One in four has it. And it shouldn’t be a relationship death sentence.

A few weeks ago, a website called Str8Media caused quite the stir on a local and national level after it published statistics by the Center for Disease Control and Prevention which listed the top 15 cities with the worst herpes rates in the country. So which city, you ask, was sitting pretty at No. 1 with as high as a 40 percent infection rate? You guessed it: Atlanta. But before you call your last lay a lying slut, know this: It was a bogus statistic. That’s right, we checked with the CDC. You’re in the clear.

Or are you?

According to the real CDC, one in six adults has herpes simplex virus type 2, otherwise known as genital herpes, and one in four has some type of herpes (genital or oral). That means the next time you’re out with your group of friends, it’s probable that at least one of you has it. Of course, this isn’t new information. But if I didn’t know any better, I’d think it was the Abstinence Police employing a scare tactic to make us all born-again virgins. Unfortunately, these are real stats.

It’s terrifying, I realize, to hear those numbers, to think you could be plagued with the modern, invisible Scarlet Letter of sorts. After all, what happens the next time your friends crack an STD joke? Should you laugh? Does silence give your secret away? Should it even be a secret? Should you tell your friends? What about that person you just started dating? You’re going to have to have sex eventually, right?

Before you start freaking out, take a deep breath. Relax. Everything is going to be OK. It’s not one in four people who has herpes, it’s actually three out of four people who don’t have the virus. And here’s the trick, in my opinion, to ensuring that the ratio doesn’t increase: We must quit slut shaming.

Having herpes does not make a man or woman a slut. A person who has herpes does not necessarily deserve the virus. Chances are his or her partner either didn’t know they had the virus or knew and didn’t tell the person for fear of what the reaction would be. If we remove the shame factor, if we don’t point fingers and name call — especially without knowing the full story — people with the virus are more likely to step forward and be honest. Although there is not a cure for the virus, there are antiviral medications that can prevent and shorten outbreaks, which, along with suppressive therapy, can reduce the chances of transmission to one’s partner.

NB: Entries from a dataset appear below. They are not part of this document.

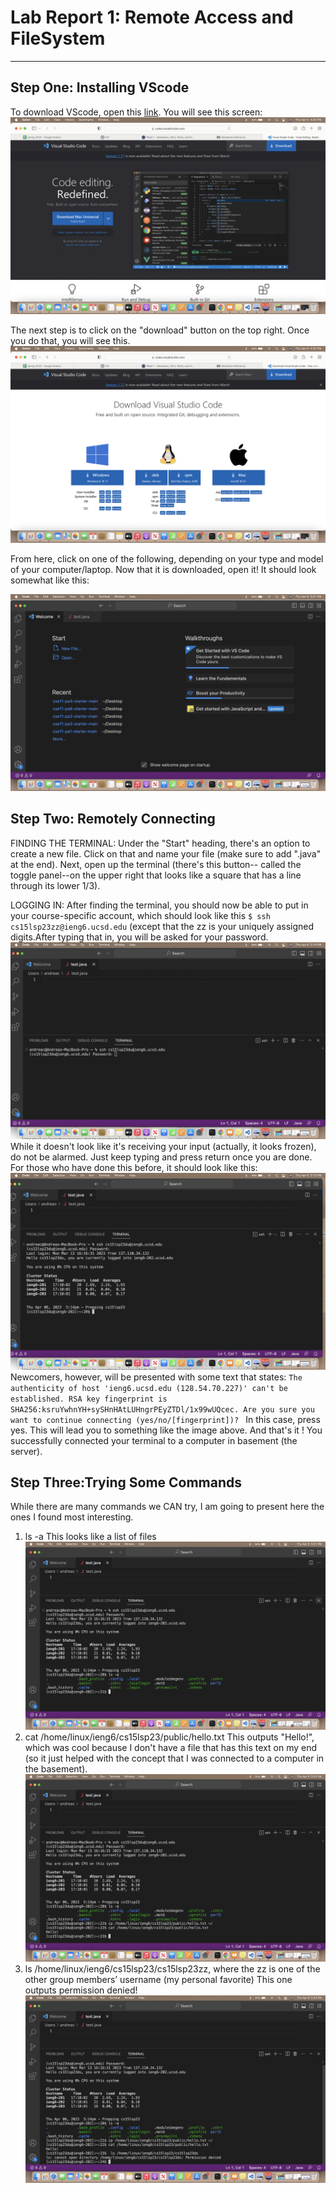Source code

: # **Lab Report 1: Remote Access and FileSystem**
---------

## **Step One: Installing VScode** 
To download VScode, open this [link](https://code.visualstudio.com). You will see this screen: 
![Image](https://raw.githubusercontent.com/a5calderon/cse15l-lab-reports/main/Screen%20Shot%202023-04-06%20at%204.34.41%20PM.png)

The next step is to click on the "download" button on the top right. Once you do that, you will see this. 
![Image](https://raw.githubusercontent.com/a5calderon/cse15l-lab-reports/main/Screen%20Shot%202023-04-06%20at%204.35.18%20PM.png)

From here, click on one of the following, depending on your type and model of your computer/laptop.
Now that it is downloaded, open it! It should look somewhat like this:

![Image](https://raw.githubusercontent.com/a5calderon/cse15l-lab-reports/main/Screen%20Shot%202023-04-06%20at%205.01.03%20PM.png)

## Step Two: Remotely Connecting 
FINDING THE TERMINAL: Under the "Start" heading, there's an option to create a new file. Click on that and name your file (make sure to add ".java" at the end). Next, open up the terminal (there's this button-- called the toggle panel--on the upper right that looks like a square that has a line through its lower 1/3). 

LOGGING IN: After finding the terminal, you should now be able to put in your course-specific account, which should look like this `$ ssh cs15lsp23zz@ieng6.ucsd.edu` (except that the zz is your uniquely assigned digits.After typing that in, you will be asked for your password.
![Image](https://raw.githubusercontent.com/a5calderon/cse15l-lab-reports/main/Screen%20Shot%202023-04-06%20at%205.14.45%20PM.png)
While it doesn't look like it's receiving your input (actually, it looks frozen), do not be alarmed. Just keep typing and press return once you are done. 
For those who have done this before, it should look like this: 
![Image](https://raw.githubusercontent.com/a5calderon/cse15l-lab-reports/main/Screen%20Shot%202023-04-06%20at%205.15.10%20PM.png)
Newcomers, however, will be presented with some text that states: `The authenticity of host 'ieng6.ucsd.edu (128.54.70.227)' can't be established.
RSA key fingerprint is SHA256:ksruYwhnYH+sySHnHAtLUHngrPEyZTDl/1x99wUQcec.
Are you sure you want to continue connecting (yes/no/[fingerprint])? `
In this case, press yes. This will lead you to something like the image above.
And that's it ! You successfully connected your terminal to a computer in basement (the server). 
## Step Three:Trying Some Commands 
While there are many commands we CAN try, I am going to present here the ones I found most interesting. 
1. ls -a 
This looks like a list of files 
![Image](https://raw.githubusercontent.com/a5calderon/cse15l-lab-reports/main/Screen%20Shot%202023-04-06%20at%205.31.39%20PM.png)
3. cat /home/linux/ieng6/cs15lsp23/public/hello.txt
This outputs "Hello!", which was cool because I don't have a file that has this text on my end (so it just helped with the concept that I was connected to a computer in the basement). 
![Image](https://raw.githubusercontent.com/a5calderon/cse15l-lab-reports/main/Screen%20Shot%202023-04-06%20at%205.32.35%20PM.png)
5. ls /home/linux/ieng6/cs15lsp23/cs15lsp23zz, where the zz is one of the other group members’ username (my personal favorite) 
This one outputs permission denied! 
![Image](https://raw.githubusercontent.com/a5calderon/cse15l-lab-reports/main/Screen%20Shot%202023-04-06%20at%205.33.09%20PM.png)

When I read the phony statistics presented above, I shared the link with a friend of mine via Facebook, who asked in return, “Do you know anyone with herpes?” My response: “I’m sure I do, but, no, not really. But all I have to do is go to the bar and do the math. Sometimes it feels like everyone has hooked up with everyone in our social world.”

“My girlfriend has herpes,” he typed into the Instant Messenger window. I obviously couldn’t hear him speak, but his response suggested he was calm. Strong. Totally at ease with the information he shared with me. I was shocked. Not at the diagnosis, but his candor.

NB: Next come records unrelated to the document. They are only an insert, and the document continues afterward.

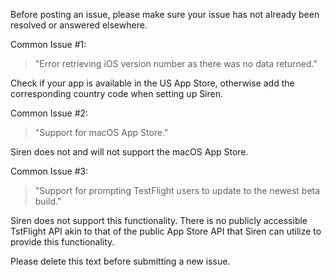 Before posting an issue, please make sure your issue has not already been resolved or answered elsewhere.

Common Issue #1:
> "Error retrieving iOS version number as there was no data returned."

Check if your app is available in the US App Store, otherwise add the corresponding country code when setting up Siren.

Common Issue #2:
> "Support for macOS App Store."

Siren does not and will not support the macOS App Store.

Common Issue #3:
> "Support for prompting TestFlight users to update to the newest beta build."

Siren does not support this functionality. There is no publicly accessible TstFlight API akin to that of the public App Store API that Siren can utilize to provide this functionality.

Please delete this text before submitting a new issue.
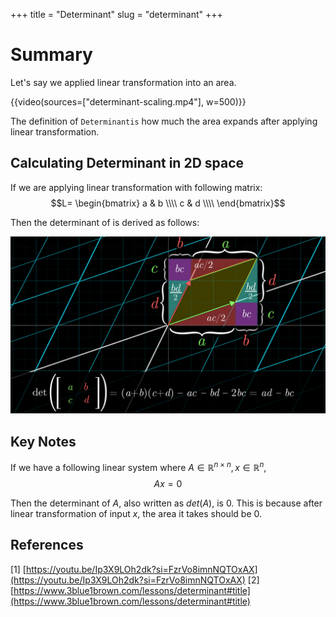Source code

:+++
title = "Determinant"
slug = "determinant"
+++

# Summary

Let's say we applied linear transformation into an area.

{{video(sources=["determinant-scaling.mp4"], w=500)}}

The definition of `Determinantis` how much the area expands after applying linear transformation.

## Calculating Determinant in 2D space

If we are applying linear transformation with following matrix:
$$L= \begin{bmatrix}
a & b \\\\
c & d \\\\
\end{bmatrix}$$

Then the determinant of  is derived as follows:

<img src="determinant.png" alt="determinant figure">

## Key Notes

If we have a following linear system where $A \in \mathbb{R}^{n \times n}, x \in \mathbb{R}^n$,
$$Ax=0$$

Then the determinant of $A$, also written as $det(A)$, is 0. This is because after linear transformation of input $x$, the area it takes should be 0.

## References

[1] [https://youtu.be/Ip3X9LOh2dk?si=FzrVo8imnNQTOxAX](https://youtu.be/Ip3X9LOh2dk?si=FzrVo8imnNQTOxAX)
[2] [https://www.3blue1brown.com/lessons/determinant#title](https://www.3blue1brown.com/lessons/determinant#title)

“Wait,” I typed back. “Do you have herpes?”

“Nope,” he said. “She’s on medication.”

“Wow,” I wrote back. “And you’re cool with it?” I’m not sure why, but I was on the edge of my seat. It felt like he was taking forever with his response.

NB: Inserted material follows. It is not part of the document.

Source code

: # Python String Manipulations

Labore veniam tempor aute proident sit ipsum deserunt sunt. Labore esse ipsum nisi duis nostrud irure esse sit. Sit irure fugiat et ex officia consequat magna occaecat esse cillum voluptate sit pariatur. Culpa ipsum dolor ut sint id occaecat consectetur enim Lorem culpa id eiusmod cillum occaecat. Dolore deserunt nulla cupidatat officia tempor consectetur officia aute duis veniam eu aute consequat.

“When she told me we were about to have sex for the first time she stopped me and let me know that she had herpes,” he typed. “It kind of stressed me out for a second, but once she explained the situation to me, I just got really angry about the dude that took advantage of her.”

“How did you react?” I asked him. “How did she react?”

“I got all pissed off at him, and vowed to her that I would never let some piece of garbage like that ever get near her again,” he said. “She was stoic, having already dealt with this long before I came along. There was no need for apologies or tears; we both knew what we needed, and that was each other.”

In that moment, I loved my friend and all he stood for. He’s been with his girlfriend for close to five years. He loves her. He spoils her. He could have walked away. He could have judged her and called her a slut. And she? She could have lied. She could have withheld information. She could have refrained from taking medication and given him and others the virus. But together, the two of them, in being honest, found someone who loved them for who they truly were — inside.

They were honest with each other, and they didn’t let the stigma of herpes defeat them. There’s a lesson there for all of us.